[scikit-learn] NEP: Random Number Generator Policy

josef.pktd at gmail.com josef.pktd at gmail.com
Sat Jun 16 20:42:12 EDT 2018


On Sat, Jun 16, 2018 at 8:29 PM, Robert Kern <robert.kern at gmail.com> wrote:
> On 6/16/18 05:54, josef.pktd at gmail.com wrote:
>>
>> On Sat, Jun 16, 2018 at 3:59 AM, Robert Kern <robert.kern at gmail.com>
>> wrote:
>>>
>>> I have made a significant revision. In this version, downstream projects
>>> like scikit-learn should experience significantly less forced churn.
>>>
>>>
>>> https://github.com/rkern/numpy/blob/nep/rng-clarification/doc/neps/nep-0019-rng-policy.rst
>>>
>>> https://mail.python.org/pipermail/numpy-discussion/2018-June/078252.html
>>>
>>> tl;dr RandomState lives! But its distributions are forever frozen. So
>>> maybe
>>> "undead" is more apt. Anyways, RandomState will continue to provide the
>>> same
>>> stream-compatibility that it always has. But it will be internally
>>> refactored to use the same core uniform PRNG objects that the new
>>> RandomGenerator distributions class will use underneath (defaulting to
>>> the
>>> current Mersenne Twister, of course). The distribution methods on
>>> RandomGenerator will be allowed to evolve with numpy versions and get
>>> better/faster implementations.
>>>
>>> Your code can mix the usage of RandomState and RandomGenerator as needed,
>>> but they can be made to share the same underlying RNG algorithm's state.
>>
>>
>>
>> Sounds good to me, and I think handles all our concerns.
>>
>> I also think that the issues behind the np.random.* section about the
>> global state and seed can be revisited for possible deprecation of
>> convenience features.
>>
>> One clarifying question, mainly to see IIUC
>>
>> in this quote
>> """
>> Calling numpy.random.seed() thereafter SHOULD just pass the given seed
>> to the current basic RNG object and not attempt to reset the basic RNG
>> to the Mersenne Twister. The global RandomState instance MUST be
>> accessible by the name numpy.random.mtrand._rand
>> """
>>
>> "the current basic RNG object" refers to the global object. AFAIU, it
>> is possible to change it numpy.random.mtrand._rand.
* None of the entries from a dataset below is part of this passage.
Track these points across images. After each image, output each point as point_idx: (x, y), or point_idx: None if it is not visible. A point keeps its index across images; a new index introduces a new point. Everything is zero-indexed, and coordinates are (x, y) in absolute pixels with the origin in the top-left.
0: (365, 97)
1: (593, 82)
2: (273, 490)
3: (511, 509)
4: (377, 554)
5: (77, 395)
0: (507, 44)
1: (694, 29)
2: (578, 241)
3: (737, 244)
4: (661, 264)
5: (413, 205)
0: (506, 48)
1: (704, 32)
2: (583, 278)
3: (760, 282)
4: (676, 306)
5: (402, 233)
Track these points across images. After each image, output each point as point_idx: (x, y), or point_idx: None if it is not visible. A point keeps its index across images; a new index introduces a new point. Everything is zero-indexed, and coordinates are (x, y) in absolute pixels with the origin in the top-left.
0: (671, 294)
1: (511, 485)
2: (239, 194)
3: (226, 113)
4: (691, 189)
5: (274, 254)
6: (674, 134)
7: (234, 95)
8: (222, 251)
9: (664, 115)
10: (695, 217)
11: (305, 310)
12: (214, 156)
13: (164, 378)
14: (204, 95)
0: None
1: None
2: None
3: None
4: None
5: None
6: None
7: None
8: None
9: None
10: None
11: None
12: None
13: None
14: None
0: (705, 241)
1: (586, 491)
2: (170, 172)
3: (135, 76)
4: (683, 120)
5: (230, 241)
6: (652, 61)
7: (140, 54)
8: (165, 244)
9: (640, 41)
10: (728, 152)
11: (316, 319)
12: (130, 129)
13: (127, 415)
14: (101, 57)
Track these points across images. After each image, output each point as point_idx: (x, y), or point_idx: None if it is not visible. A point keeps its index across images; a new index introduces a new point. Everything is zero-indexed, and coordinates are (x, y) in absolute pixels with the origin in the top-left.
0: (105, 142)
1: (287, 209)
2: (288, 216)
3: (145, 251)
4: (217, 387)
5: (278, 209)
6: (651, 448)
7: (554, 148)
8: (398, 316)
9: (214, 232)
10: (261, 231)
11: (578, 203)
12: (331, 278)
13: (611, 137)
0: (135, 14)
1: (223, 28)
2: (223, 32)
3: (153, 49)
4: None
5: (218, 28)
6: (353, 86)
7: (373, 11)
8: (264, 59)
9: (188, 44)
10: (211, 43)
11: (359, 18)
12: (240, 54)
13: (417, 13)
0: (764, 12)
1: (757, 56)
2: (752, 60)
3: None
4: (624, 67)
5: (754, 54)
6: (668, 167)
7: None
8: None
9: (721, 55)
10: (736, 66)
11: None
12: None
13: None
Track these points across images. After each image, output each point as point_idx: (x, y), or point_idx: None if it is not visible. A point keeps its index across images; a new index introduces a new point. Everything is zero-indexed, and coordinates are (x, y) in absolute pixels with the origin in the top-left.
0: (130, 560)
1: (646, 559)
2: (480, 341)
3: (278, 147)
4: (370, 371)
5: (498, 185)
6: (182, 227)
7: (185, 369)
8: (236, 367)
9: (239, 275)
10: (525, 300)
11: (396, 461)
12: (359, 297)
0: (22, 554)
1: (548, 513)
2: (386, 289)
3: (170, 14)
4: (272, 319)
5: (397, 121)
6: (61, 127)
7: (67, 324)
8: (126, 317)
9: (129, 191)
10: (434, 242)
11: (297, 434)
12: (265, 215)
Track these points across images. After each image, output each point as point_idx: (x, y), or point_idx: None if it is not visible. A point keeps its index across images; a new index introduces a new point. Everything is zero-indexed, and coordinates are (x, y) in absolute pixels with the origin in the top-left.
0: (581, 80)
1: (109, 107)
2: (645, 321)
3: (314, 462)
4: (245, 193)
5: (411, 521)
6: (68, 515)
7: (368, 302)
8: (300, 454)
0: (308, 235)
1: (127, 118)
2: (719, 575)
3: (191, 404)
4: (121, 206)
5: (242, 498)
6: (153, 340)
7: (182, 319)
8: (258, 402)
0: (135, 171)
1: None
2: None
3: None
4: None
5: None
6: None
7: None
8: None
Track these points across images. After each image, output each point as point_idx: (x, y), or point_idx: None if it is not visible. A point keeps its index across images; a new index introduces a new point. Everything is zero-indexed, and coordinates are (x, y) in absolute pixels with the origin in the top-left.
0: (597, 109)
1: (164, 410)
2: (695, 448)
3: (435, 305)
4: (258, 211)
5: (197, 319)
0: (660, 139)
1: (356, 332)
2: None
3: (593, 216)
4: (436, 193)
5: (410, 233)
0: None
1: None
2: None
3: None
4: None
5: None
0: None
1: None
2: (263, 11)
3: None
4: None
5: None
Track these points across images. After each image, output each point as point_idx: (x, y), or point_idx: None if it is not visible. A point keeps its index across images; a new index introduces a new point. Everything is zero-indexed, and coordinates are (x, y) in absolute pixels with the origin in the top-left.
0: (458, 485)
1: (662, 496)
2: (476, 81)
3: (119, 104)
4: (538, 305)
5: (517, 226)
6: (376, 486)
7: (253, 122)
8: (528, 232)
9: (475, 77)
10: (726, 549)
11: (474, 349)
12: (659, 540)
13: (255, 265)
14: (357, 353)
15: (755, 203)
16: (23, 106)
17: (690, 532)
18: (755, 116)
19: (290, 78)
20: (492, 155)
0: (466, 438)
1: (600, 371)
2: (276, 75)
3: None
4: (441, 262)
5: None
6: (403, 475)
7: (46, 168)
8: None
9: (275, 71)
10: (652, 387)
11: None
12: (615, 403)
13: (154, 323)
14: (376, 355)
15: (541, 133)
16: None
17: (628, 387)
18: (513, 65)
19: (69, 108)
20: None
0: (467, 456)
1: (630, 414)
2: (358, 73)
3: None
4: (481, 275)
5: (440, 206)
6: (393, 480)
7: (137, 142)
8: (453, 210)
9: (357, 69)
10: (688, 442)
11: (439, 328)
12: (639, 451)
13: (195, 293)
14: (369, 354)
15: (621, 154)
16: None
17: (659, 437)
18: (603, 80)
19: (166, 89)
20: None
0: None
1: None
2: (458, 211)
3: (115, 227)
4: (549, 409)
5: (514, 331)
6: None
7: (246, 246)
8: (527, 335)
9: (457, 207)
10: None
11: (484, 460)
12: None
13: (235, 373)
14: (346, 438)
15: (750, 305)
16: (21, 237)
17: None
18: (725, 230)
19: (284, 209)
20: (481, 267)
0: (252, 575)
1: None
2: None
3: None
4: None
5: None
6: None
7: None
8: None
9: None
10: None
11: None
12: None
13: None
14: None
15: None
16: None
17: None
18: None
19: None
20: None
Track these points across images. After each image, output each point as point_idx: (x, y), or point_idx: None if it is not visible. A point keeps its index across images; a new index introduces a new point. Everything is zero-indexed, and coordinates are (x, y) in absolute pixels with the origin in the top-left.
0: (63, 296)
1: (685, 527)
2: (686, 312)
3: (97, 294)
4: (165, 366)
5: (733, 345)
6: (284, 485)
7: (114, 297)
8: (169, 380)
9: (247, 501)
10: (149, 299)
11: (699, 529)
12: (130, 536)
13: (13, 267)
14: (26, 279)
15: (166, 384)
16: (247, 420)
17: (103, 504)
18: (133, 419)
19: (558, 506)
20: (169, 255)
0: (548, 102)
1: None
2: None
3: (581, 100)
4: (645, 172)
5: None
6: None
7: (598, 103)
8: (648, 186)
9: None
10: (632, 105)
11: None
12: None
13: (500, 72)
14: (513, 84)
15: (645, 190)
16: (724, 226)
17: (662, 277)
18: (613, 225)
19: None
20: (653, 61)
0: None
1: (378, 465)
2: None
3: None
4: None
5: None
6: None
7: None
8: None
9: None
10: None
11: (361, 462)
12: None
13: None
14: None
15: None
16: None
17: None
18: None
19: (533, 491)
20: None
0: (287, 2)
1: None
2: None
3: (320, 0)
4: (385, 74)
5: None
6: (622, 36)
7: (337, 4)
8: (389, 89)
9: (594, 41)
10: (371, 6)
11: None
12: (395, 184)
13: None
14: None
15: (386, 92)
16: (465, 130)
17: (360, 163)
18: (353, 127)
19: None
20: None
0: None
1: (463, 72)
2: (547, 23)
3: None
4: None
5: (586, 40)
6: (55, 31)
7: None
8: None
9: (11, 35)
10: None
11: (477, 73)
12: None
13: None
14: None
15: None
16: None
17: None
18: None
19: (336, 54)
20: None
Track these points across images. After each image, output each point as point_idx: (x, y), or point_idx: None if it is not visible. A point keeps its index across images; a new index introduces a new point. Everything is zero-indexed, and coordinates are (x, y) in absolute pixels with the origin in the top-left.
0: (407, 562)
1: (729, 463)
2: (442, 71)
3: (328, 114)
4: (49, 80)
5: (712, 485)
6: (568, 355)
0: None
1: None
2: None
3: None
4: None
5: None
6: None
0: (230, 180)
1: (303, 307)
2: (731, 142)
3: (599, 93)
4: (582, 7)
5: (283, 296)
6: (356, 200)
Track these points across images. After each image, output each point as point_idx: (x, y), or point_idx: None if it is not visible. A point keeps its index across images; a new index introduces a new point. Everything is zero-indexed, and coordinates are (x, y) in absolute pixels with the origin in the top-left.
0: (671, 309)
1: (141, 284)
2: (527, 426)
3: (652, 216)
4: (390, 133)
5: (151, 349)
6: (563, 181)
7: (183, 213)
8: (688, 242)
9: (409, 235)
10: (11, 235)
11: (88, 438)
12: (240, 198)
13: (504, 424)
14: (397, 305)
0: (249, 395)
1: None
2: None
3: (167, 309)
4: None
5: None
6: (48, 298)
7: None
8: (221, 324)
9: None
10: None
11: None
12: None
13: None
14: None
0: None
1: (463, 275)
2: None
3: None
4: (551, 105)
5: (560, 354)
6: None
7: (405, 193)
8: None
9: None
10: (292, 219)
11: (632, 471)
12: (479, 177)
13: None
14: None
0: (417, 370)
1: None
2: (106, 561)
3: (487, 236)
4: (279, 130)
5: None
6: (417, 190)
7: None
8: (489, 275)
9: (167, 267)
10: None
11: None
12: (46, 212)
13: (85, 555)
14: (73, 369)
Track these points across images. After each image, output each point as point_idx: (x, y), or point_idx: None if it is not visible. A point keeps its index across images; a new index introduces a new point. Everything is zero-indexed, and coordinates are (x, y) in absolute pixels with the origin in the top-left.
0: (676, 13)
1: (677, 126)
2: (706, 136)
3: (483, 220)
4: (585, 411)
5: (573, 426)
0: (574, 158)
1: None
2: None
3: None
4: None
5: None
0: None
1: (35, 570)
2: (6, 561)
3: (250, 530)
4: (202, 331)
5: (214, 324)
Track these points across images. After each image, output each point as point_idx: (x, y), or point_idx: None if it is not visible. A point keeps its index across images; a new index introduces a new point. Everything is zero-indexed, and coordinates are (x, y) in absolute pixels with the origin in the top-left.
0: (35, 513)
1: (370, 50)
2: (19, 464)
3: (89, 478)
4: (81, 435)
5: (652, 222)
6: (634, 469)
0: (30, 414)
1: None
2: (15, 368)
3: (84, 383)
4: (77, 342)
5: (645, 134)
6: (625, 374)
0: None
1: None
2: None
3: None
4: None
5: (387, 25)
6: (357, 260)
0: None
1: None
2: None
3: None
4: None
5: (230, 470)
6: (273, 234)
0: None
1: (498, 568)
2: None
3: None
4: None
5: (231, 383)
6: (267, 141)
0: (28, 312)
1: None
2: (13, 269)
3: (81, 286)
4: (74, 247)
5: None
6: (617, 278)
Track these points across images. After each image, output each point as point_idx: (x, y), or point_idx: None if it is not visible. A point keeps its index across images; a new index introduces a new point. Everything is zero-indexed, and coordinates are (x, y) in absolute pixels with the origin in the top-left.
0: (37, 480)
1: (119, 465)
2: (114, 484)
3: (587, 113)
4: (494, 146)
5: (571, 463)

Is it?
>
>
> numpy.random.mtrand._rand would not be a basic RNG object; it would be (as
> it is now) a RandomState instance. "the current basic RNG object" would be
> the basic RNG that that global RandomState instance is currently using.
>
> It is not possible (now or in the glorious NEP future) to assign a new
> instance to numpy.random.mtrand._rand. All of the numpy.random.* functions
> are actually just simple aliases to the methods on that object when the
> module is first built. Re-assigning _rand wouldn't reassign those aliases.
> numpy.random.standard_normal(), for instance, would still be the
> .standard_normal() method on the RandomState instance that _rand initially
> pointed to.
>
> Currently and under the NEP, the only way to modify
> numpy.random.mtrand._rand is to call its methods (i.e. the numpy.random.*
> convenience functions) to modify its internal state. That's not changing.
>
> The only thing that will change will be that there will be a new
> numpy.random.* function to call that will let you give the global
> RandomState a new basic RNG object that it will swap in internally. Let's
> call it np.random.swap_global_basic_rng(). If you don't use that function,
> you won't have a problem. I intend to make this new function *very* explicit
> about what it is doing, and document the crap out of it so it won't be
> misused like np.random.seed() is.

I didn't catch that part. Now it's clear.

>
>> I never tried that so I didn't know we can change the global
>> RandomState, and thought we will have to replace np.random.seed usage >
>> with a specific RandomState(seed) instance
>
>
> I did a quick review of np.random.seed() usage in statsmodels, and I think
> you are mostly fine. It looks like you mostly use it in unit tests and at
> the top of examples. The only possible problem that I can see that you might
> have with the swap_global_basic_rng() is if some other package that you rely
> on calls it in its library code. Then subsequent statsmodels unit tests
> might fail because when they call np.random.seed(), it won't be reseeding a
> Mersenne Twister but another basic RNG.
>
> However, I intend to make that a weird and unnatural thing to do. It's
> already unlikely to happen as it's a niche requirement that one mostly would
> need at the start of a whole program, not buried down inside library code.
> But we will also document that function to discourage such usage, and
> probably have unconditional noisy warnings that users would have to
> explicitly silence.
>
> If one of your dependencies did that, you'd be well within your rights to
> tell them that they are misusing numpy and causing breakage in statsmodels.
>
>> In loose analogy:
>>
>> Matplotlib has a "global" current figure and axis, gca, gcf.
>> In statsmodels we avoid any access to and usage of it and only work
>> with individual figure/axis instances that can be provided by the
>> user. (except for maybe some documentation examples and maybe some
>> "legacy" code.)
>> (
>> https://github.com/statsmodels/statsmodels/blob/master/statsmodels/graphics/utils.py#L48
>> )
>>
>> AFAICS, essentially, statsmodels will need a similar policy for
>> RandomState/RandomGenerator and give up the usage of the global random
>> instance.
>
>
> I mean, you certainly *should* (outside of unit tests) for very similar
> reasons why you avoid the global state in matplotlib, but this NEP won't
> force you to. You should do so anyways under the status quo, too. For any of
> your functions that call np.random.* functions internally, it's hard to use
> them in threaded applications, for instance, because it is relying on that
> global state.
>
> scikit-learn's check_random_state() is a good pattern to follow.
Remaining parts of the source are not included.